He was standing on the deck of the
Zoe
with a tin mug of coffee, looking to the east. A bank of red clouds ranged along the horizon.

‘Thursday,’ said Sam, beating the diving suit into shape. The helmet was in its bucket. He’d cooked breakfast. The crew, though, had hardly eaten and they stumbled over each other in a stupor.

They were all particularly dull that morning, except Charley, who sang in spite of their threats to throw him overboard.

The
Vision
had come alongside the night before, creeping up under a half moon and a close-reefed mainsail, no stern light, Joe Harry’s grin appearing suddenly, friendly enough, asking how much shell.

Sam had turned and gone below, but Willie shrugged.
It was a common enough question and he’d plucked a figure from the air.

‘Ten crates.’

Joe Harry whistled.

‘Not just here,’ Willie had said.

Joe Harry’s grin widened. ‘Any pearls, Kanaka?’

Willie had laughed, as he was expected to.

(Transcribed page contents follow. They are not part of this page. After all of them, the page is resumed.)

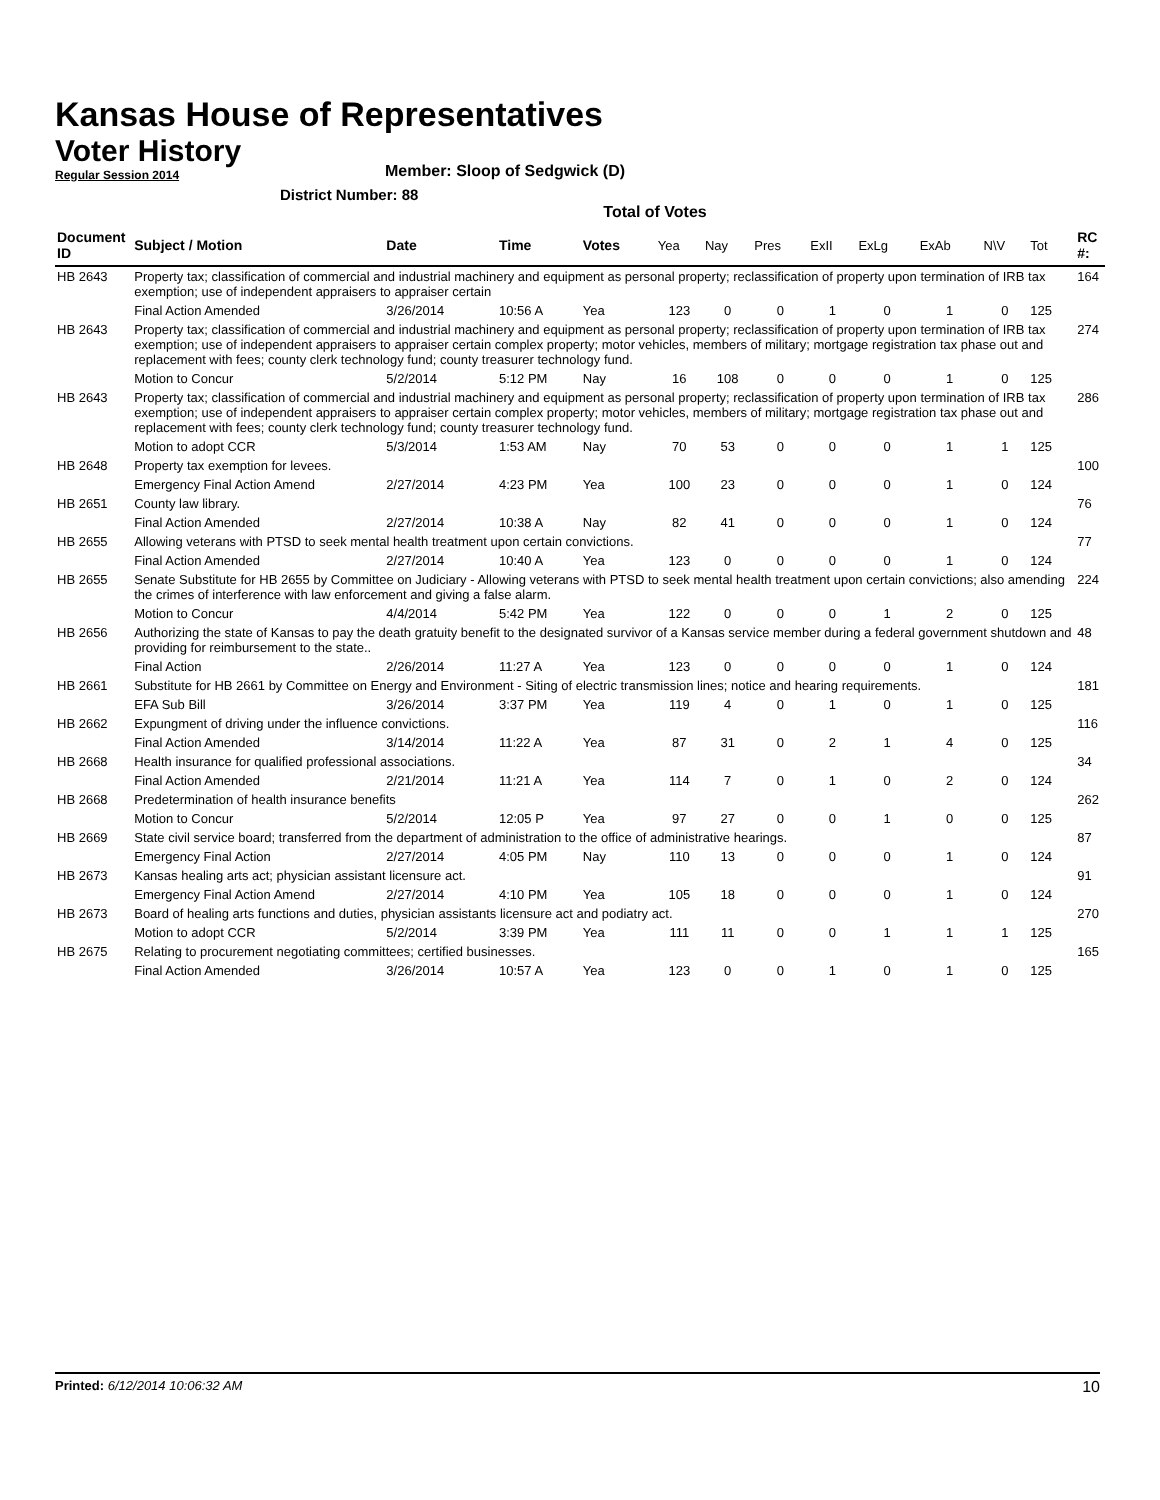Kansas House of Representatives
Voter History
Regular Session 2014
Member: Sloop of Sedgwick (D)
District Number: 88
Total of Votes
| Document ID | Subject / Motion | Date | Time | Votes | Yea | Nay | Pres | ExII | ExLg | ExAb | N\V | Tot | RC #: |
| --- | --- | --- | --- | --- | --- | --- | --- | --- | --- | --- | --- | --- | --- |
| HB 2643 | Property tax; classification of commercial and industrial machinery and equipment as personal property; reclassification of property upon termination of IRB tax exemption; use of independent appraisers to appraiser certain | | | | | | | | | | | | 164 |
| | Final Action Amended | 3/26/2014 | 10:56 A | Yea | 123 | 0 | 0 | 1 | 0 | 1 | 0 | 125 | |
| HB 2643 | Property tax; classification of commercial and industrial machinery and equipment as personal property; reclassification of property upon termination of IRB tax exemption; use of independent appraisers to appraiser certain complex property; motor vehicles, members of military; mortgage registration tax phase out and replacement with fees; county clerk technology fund; county treasurer technology fund. | | | | | | | | | | | | 274 |
| | Motion to Concur | 5/2/2014 | 5:12 PM | Nay | 16 | 108 | 0 | 0 | 0 | 1 | 0 | 125 | |
| HB 2643 | Property tax; classification of commercial and industrial machinery and equipment as personal property; reclassification of property upon termination of IRB tax exemption; use of independent appraisers to appraiser certain complex property; motor vehicles, members of military; mortgage registration tax phase out and replacement with fees; county clerk technology fund; county treasurer technology fund. | | | | | | | | | | | | 286 |
| | Motion to adopt CCR | 5/3/2014 | 1:53 AM | Nay | 70 | 53 | 0 | 0 | 0 | 1 | 1 | 125 | |
| HB 2648 | Property tax exemption for levees. | | | | | | | | | | | | 100 |
| | Emergency Final Action Amend | 2/27/2014 | 4:23 PM | Yea | 100 | 23 | 0 | 0 | 0 | 1 | 0 | 124 | |
| HB 2651 | County law library. | | | | | | | | | | | | 76 |
| | Final Action Amended | 2/27/2014 | 10:38 A | Nay | 82 | 41 | 0 | 0 | 0 | 1 | 0 | 124 | |
| HB 2655 | Allowing veterans with PTSD to seek mental health treatment upon certain convictions. | | | | | | | | | | | | 77 |
| | Final Action Amended | 2/27/2014 | 10:40 A | Yea | 123 | 0 | 0 | 0 | 0 | 1 | 0 | 124 | |
| HB 2655 | Senate Substitute for HB 2655 by Committee on Judiciary - Allowing veterans with PTSD to seek mental health treatment upon certain convictions; also amending the crimes of interference with law enforcement and giving a false alarm. | | | | | | | | | | | | 224 |
| | Motion to Concur | 4/4/2014 | 5:42 PM | Yea | 122 | 0 | 0 | 0 | 1 | 2 | 0 | 125 | |
| HB 2656 | Authorizing the state of Kansas to pay the death gratuity benefit to the designated survivor of a Kansas service member during a federal government shutdown and providing for reimbursement to the state.. | | | | | | | | | | | | 48 |
| | Final Action | 2/26/2014 | 11:27 A | Yea | 123 | 0 | 0 | 0 | 0 | 1 | 0 | 124 | |
| HB 2661 | Substitute for HB 2661 by Committee on Energy and Environment - Siting of electric transmission lines; notice and hearing requirements. | | | | | | | | | | | | 181 |
| | EFA Sub Bill | 3/26/2014 | 3:37 PM | Yea | 119 | 4 | 0 | 1 | 0 | 1 | 0 | 125 | |
| HB 2662 | Expungment of driving under the influence convictions. | | | | | | | | | | | | 116 |
| | Final Action Amended | 3/14/2014 | 11:22 A | Yea | 87 | 31 | 0 | 2 | 1 | 4 | 0 | 125 | |
| HB 2668 | Health insurance for qualified professional associations. | | | | | | | | | | | | 34 |
| | Final Action Amended | 2/21/2014 | 11:21 A | Yea | 114 | 7 | 0 | 1 | 0 | 2 | 0 | 124 | |
| HB 2668 | Predetermination of health insurance benefits | | | | | | | | | | | | 262 |
| | Motion to Concur | 5/2/2014 | 12:05 P | Yea | 97 | 27 | 0 | 0 | 1 | 0 | 0 | 125 | |
| HB 2669 | State civil service board; transferred from the department of administration to the office of administrative hearings. | | | | | | | | | | | | 87 |
| | Emergency Final Action | 2/27/2014 | 4:05 PM | Nay | 110 | 13 | 0 | 0 | 0 | 1 | 0 | 124 | |
| HB 2673 | Kansas healing arts act; physician assistant licensure act. | | | | | | | | | | | | 91 |
| | Emergency Final Action Amend | 2/27/2014 | 4:10 PM | Yea | 105 | 18 | 0 | 0 | 0 | 1 | 0 | 124 | |
| HB 2673 | Board of healing arts functions and duties, physician assistants licensure act and podiatry act. | | | | | | | | | | | | 270 |
| | Motion to adopt CCR | 5/2/2014 | 3:39 PM | Yea | 111 | 11 | 0 | 0 | 1 | 1 | 1 | 125 | |
| HB 2675 | Relating to procurement negotiating committees; certified businesses. | | | | | | | | | | | | 165 |
| | Final Action Amended | 3/26/2014 | 10:57 A | Yea | 123 | 0 | 0 | 1 | 0 | 1 | 0 | 125 | |
Printed: 6/12/2014 10:06:32 AM 10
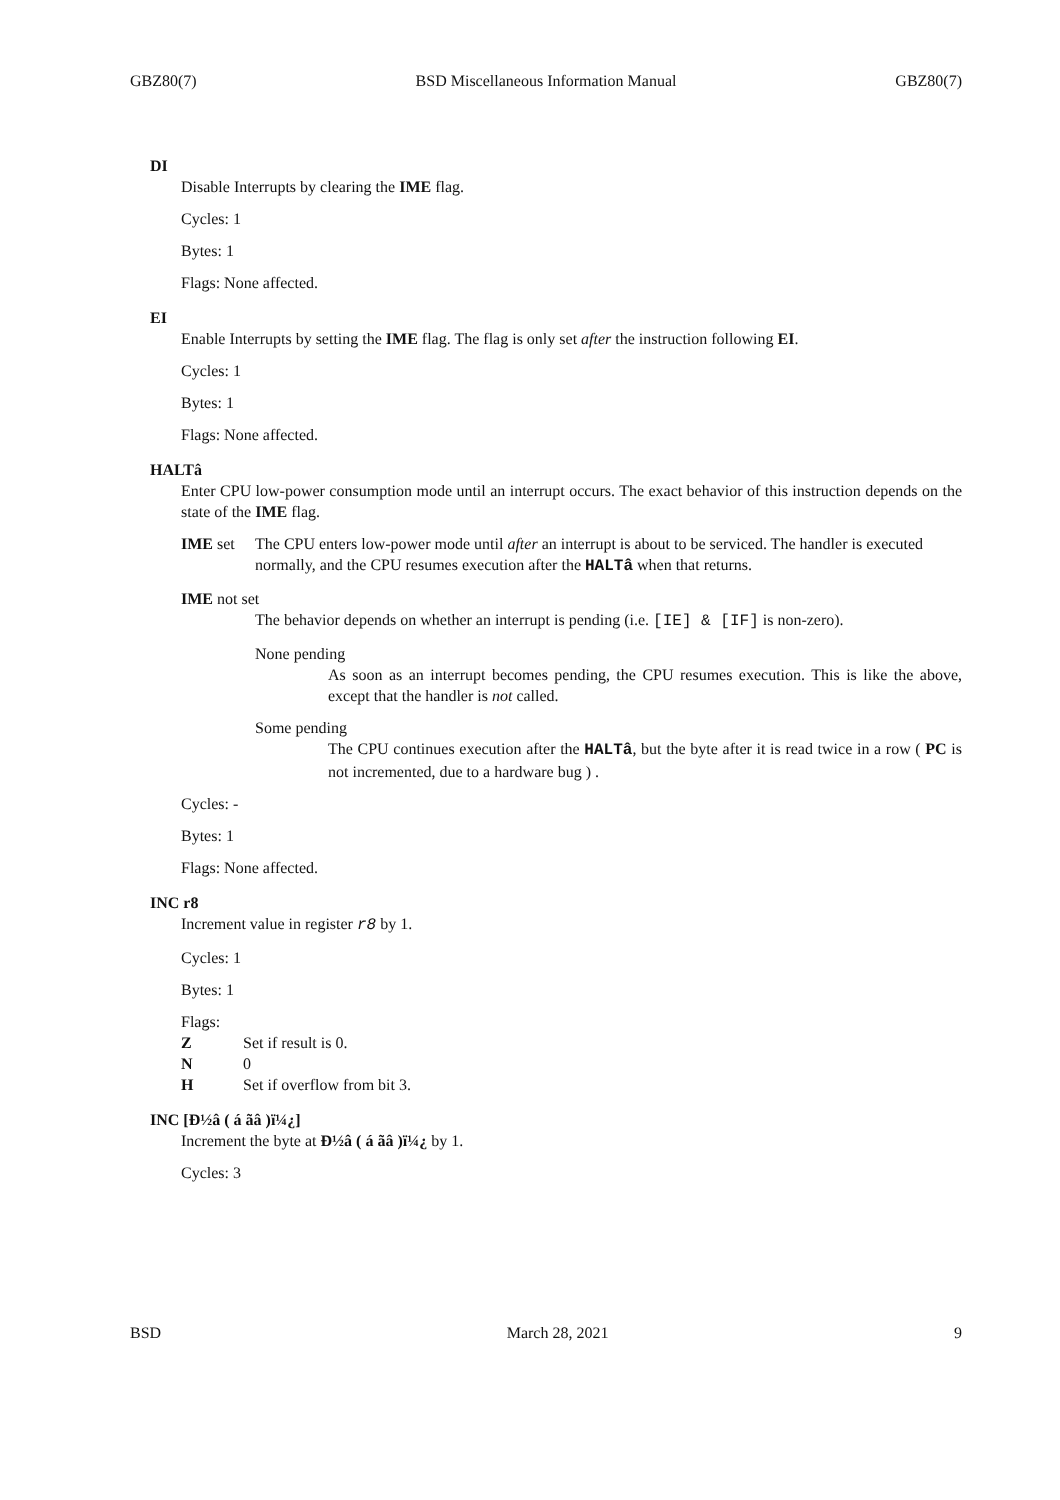GBZ80(7) BSD Miscellaneous Information Manual GBZ80(7)
DI
Disable Interrupts by clearing the IME flag.
Cycles: 1
Bytes: 1
Flags: None affected.
EI
Enable Interrupts by setting the IME flag. The flag is only set after the instruction following EI.
Cycles: 1
Bytes: 1
Flags: None affected.
HALTâ
Enter CPU low-power consumption mode until an interrupt occurs. The exact behavior of this instruction depends on the state of the IME flag.
IME set The CPU enters low-power mode until after an interrupt is about to be serviced. The handler is executed normally, and the CPU resumes execution after the HALTâ when that returns.
IME not set
The behavior depends on whether an interrupt is pending (i.e. [IE] & [IF] is non-zero).
None pending
As soon as an interrupt becomes pending, the CPU resumes execution. This is like the above, except that the handler is not called.
Some pending
The CPU continues execution after the HALTâ, but the byte after it is read twice in a row ( PC is not incremented, due to a hardware bug ) .
Cycles: -
Bytes: 1
Flags: None affected.
INC r8
Increment value in register r8 by 1.
Cycles: 1
Bytes: 1
Flags:
Z Set if result is 0.
N 0
H Set if overflow from bit 3.
INC [Ð½â ( á ãâ )ï¼¿]
Increment the byte at Ð½â ( á ãâ )ï¼¿ by 1.
Cycles: 3
BSD March 28, 2021 9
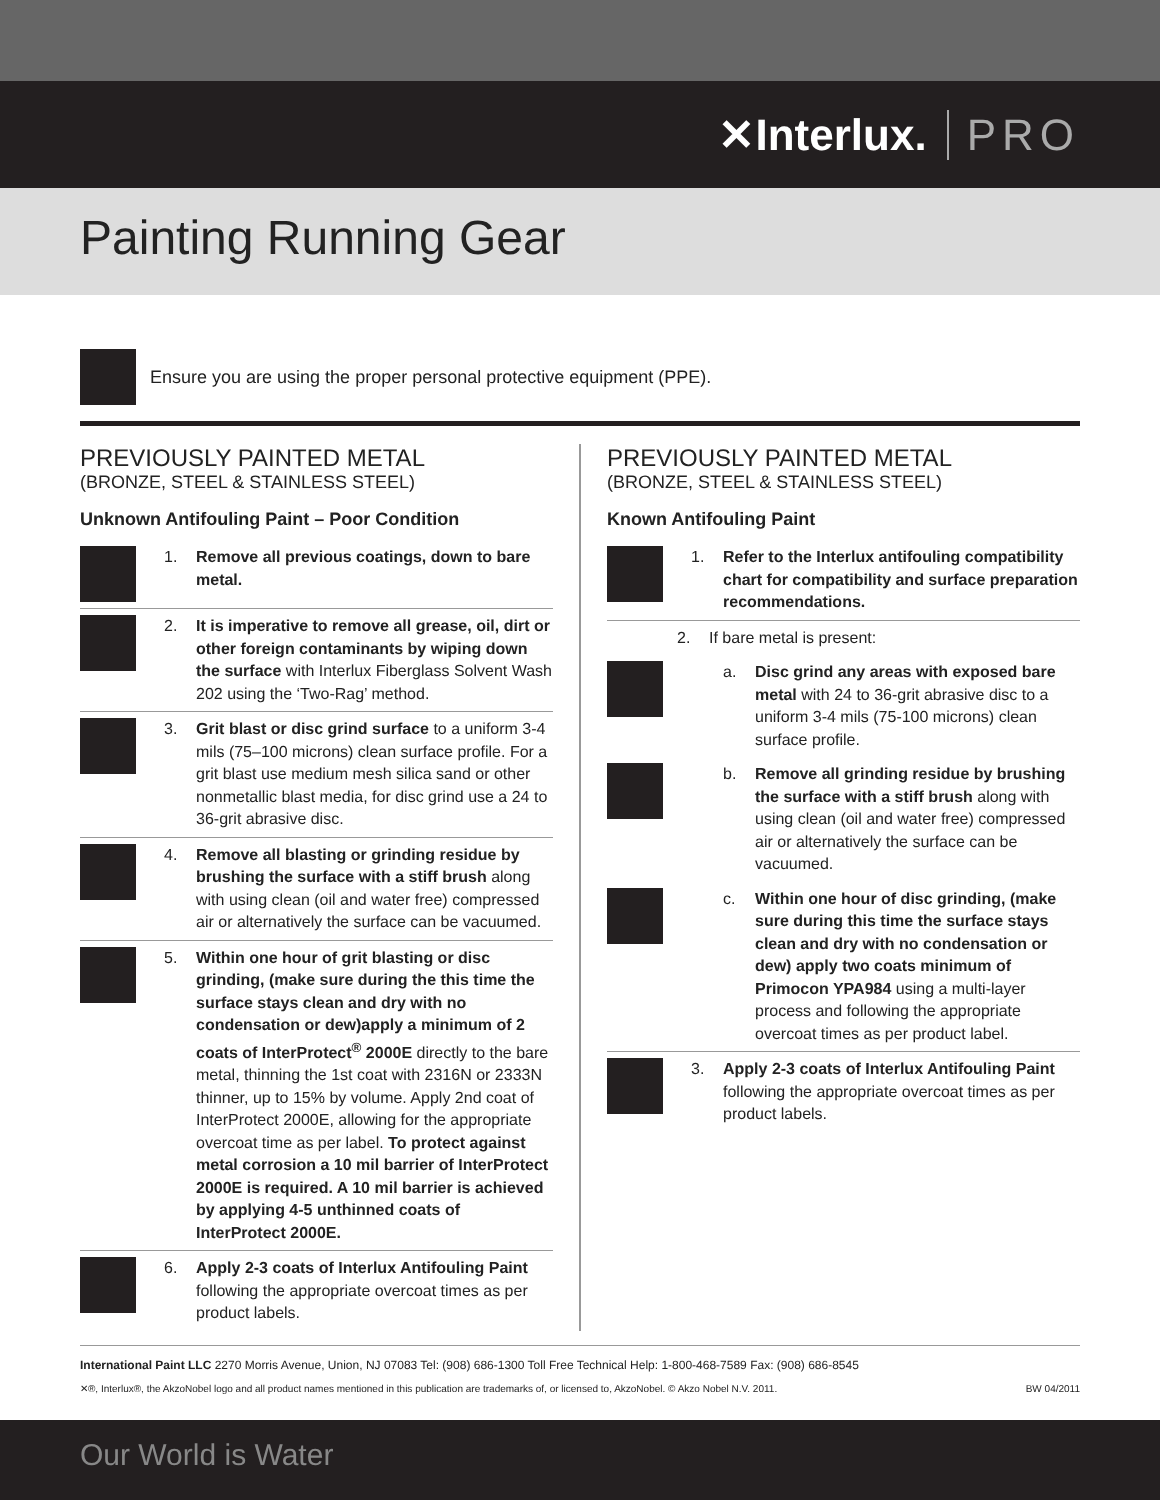✕Interlux. PRO
Painting Running Gear
Ensure you are using the proper personal protective equipment (PPE).
PREVIOUSLY PAINTED METAL
(BRONZE, STEEL & STAINLESS STEEL)
Unknown Antifouling Paint – Poor Condition
1. Remove all previous coatings, down to bare metal.
2. It is imperative to remove all grease, oil, dirt or other foreign contaminants by wiping down the surface with Interlux Fiberglass Solvent Wash 202 using the ‘Two-Rag’ method.
3. Grit blast or disc grind surface to a uniform 3-4 mils (75–100 microns) clean surface profile. For a grit blast use medium mesh silica sand or other nonmetallic blast media, for disc grind use a 24 to 36-grit abrasive disc.
4. Remove all blasting or grinding residue by brushing the surface with a stiff brush along with using clean (oil and water free) compressed air or alternatively the surface can be vacuumed.
5. Within one hour of grit blasting or disc grinding, (make sure during the this time the surface stays clean and dry with no condensation or dew)apply a minimum of 2 coats of InterProtect<sup>®</sup> 2000E directly to the bare metal, thinning the 1st coat with 2316N or 2333N thinner, up to 15% by volume. Apply 2nd coat of InterProtect 2000E, allowing for the appropriate overcoat time as per label. To protect against metal corrosion a 10 mil barrier of InterProtect 2000E is required. A 10 mil barrier is achieved by applying 4-5 unthinned coats of InterProtect 2000E.
6. Apply 2-3 coats of Interlux Antifouling Paint following the appropriate overcoat times as per product labels.
PREVIOUSLY PAINTED METAL
(BRONZE, STEEL & STAINLESS STEEL)
Known Antifouling Paint
1. Refer to the Interlux antifouling compatibility chart for compatibility and surface preparation recommendations.
2. If bare metal is present:
a. Disc grind any areas with exposed bare metal with 24 to 36-grit abrasive disc to a uniform 3-4 mils (75-100 microns) clean surface profile.
b. Remove all grinding residue by brushing the surface with a stiff brush along with using clean (oil and water free) compressed air or alternatively the surface can be vacuumed.
c. Within one hour of disc grinding, (make sure during this time the surface stays clean and dry with no condensation or dew) apply two coats minimum of Primocon YPA984 using a multi-layer process and following the appropriate overcoat times as per product label.
3. Apply 2-3 coats of Interlux Antifouling Paint following the appropriate overcoat times as per product labels.
International Paint LLC 2270 Morris Avenue, Union, NJ 07083 Tel: (908) 686-1300 Toll Free Technical Help: 1-800-468-7589 Fax: (908) 686-8545
✕®, Interlux®, the AkzoNobel logo and all product names mentioned in this publication are trademarks of, or licensed to, AkzoNobel. © Akzo Nobel N.V. 2011. BW 04/2011
Our World is Water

Bending over the bulwarks Joe Harry hissed, ‘You still alive I see, Kanaka. Mrs Porter wanted to know today about you and your cook. You are a healthy man, Kanaka? You seem to be.’

Willie smiled, ‘Yes,’ he said.

The
Zoe
’s sail flapped when Joe Harry breathed into his face and whispered, ‘That Thomas, he’s not coming back.’

‘Who?’

‘You have another pearl,’ said Joe Harry. ‘I know this. I give you a good price.’

He had handed Willie a bottle of gin and loudly asked if he minded the
Vision
for company that night. Willie didn’t want the
Vision
anywhere near the
Zoe
, but he said, ‘Please yourself,’ handed the bottle back and retired to the main cabin, where he found Sam.

Sam said, ‘Joe Harry looking for pearls again?’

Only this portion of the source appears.